(Items from a data source)

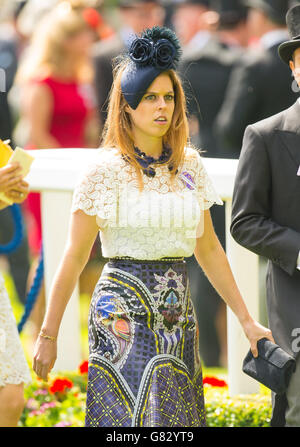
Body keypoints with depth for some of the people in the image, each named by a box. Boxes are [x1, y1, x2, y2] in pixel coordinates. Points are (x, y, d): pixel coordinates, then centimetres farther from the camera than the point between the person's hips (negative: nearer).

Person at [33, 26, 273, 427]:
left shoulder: (190, 165, 8)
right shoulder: (105, 169, -6)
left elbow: (208, 249, 15)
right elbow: (74, 259, -4)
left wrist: (246, 320, 14)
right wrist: (48, 335, -3)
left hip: (177, 314, 5)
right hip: (123, 313, -5)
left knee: (177, 414, 6)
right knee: (129, 412, -9)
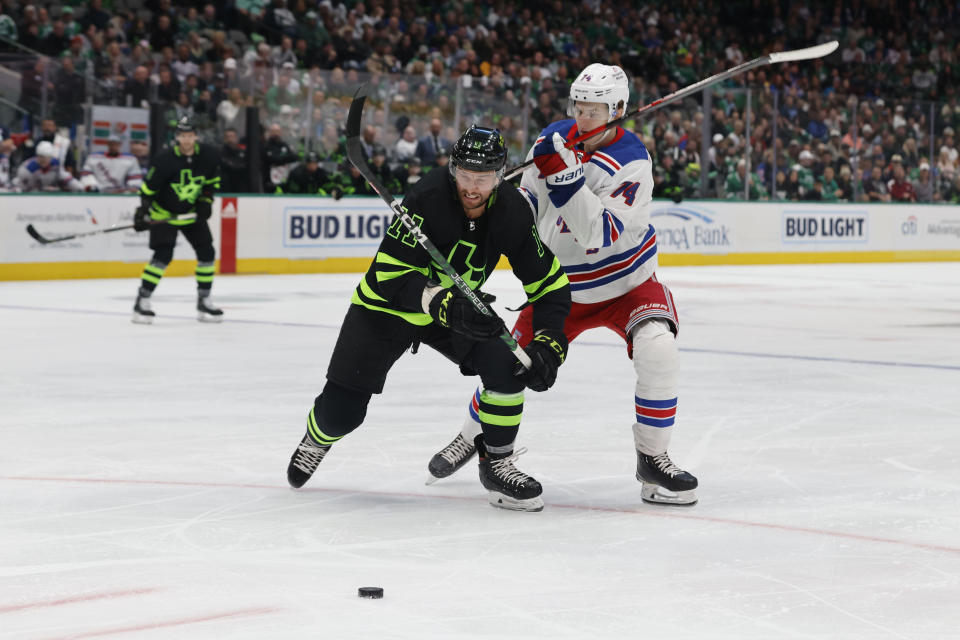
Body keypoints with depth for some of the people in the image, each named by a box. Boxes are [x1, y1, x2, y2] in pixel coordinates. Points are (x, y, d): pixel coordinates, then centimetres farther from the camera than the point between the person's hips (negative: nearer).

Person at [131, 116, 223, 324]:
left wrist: (206, 200, -4)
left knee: (206, 253, 1)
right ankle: (142, 302, -10)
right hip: (164, 213, -5)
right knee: (163, 255, -17)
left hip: (192, 212, 5)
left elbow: (213, 179, 8)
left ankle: (204, 301, 13)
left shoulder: (207, 155, -10)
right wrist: (142, 212, -21)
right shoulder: (165, 159, -23)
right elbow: (148, 187, -16)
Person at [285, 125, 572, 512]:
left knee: (509, 365, -22)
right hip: (387, 305, -3)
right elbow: (392, 277, -34)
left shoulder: (512, 211, -18)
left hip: (457, 306, 3)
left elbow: (551, 286, -11)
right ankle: (318, 438, 36)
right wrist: (446, 305, -49)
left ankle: (496, 464, -3)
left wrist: (548, 346, -25)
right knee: (342, 411, -3)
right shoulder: (427, 198, -32)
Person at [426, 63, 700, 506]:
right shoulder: (555, 138, -7)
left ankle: (652, 460, -14)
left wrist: (565, 175, -41)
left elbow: (598, 234, -34)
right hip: (563, 286, 4)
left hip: (626, 282, -4)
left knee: (657, 349, -29)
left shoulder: (632, 163, -24)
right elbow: (529, 199, 7)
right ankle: (470, 439, 33)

*Work instruction*. Your answer must consist only of the lines from the one containing "left knee: (206, 253, 1)" through the last line of the data above, both included, exactly as written.

*Solution for this problem*.
left knee: (206, 253, 1)
right ankle: (142, 302, -10)
right hip: (164, 213, -5)
right knee: (163, 255, -17)
left hip: (192, 212, 5)
left elbow: (213, 179, 8)
left ankle: (204, 301, 13)
left shoulder: (207, 155, -10)
right wrist: (142, 212, -21)
right shoulder: (165, 159, -23)
right elbow: (148, 187, -16)
Person at [285, 125, 572, 512]:
left knee: (509, 365, -22)
right hip: (387, 305, -3)
right elbow: (392, 277, -34)
left shoulder: (512, 211, -18)
left hip: (457, 306, 3)
left elbow: (551, 286, -11)
right ankle: (318, 438, 36)
right wrist: (446, 305, -49)
left ankle: (496, 464, -3)
left wrist: (548, 346, -25)
right knee: (342, 411, -3)
right shoulder: (427, 198, -32)
Person at [426, 63, 700, 506]:
right shoulder: (555, 138, -7)
left ankle: (652, 460, -14)
left wrist: (565, 175, -41)
left elbow: (598, 234, -34)
right hip: (563, 286, 4)
left hip: (626, 282, -4)
left knee: (657, 349, -29)
left shoulder: (632, 163, -24)
right elbow: (529, 199, 7)
right ankle: (470, 439, 33)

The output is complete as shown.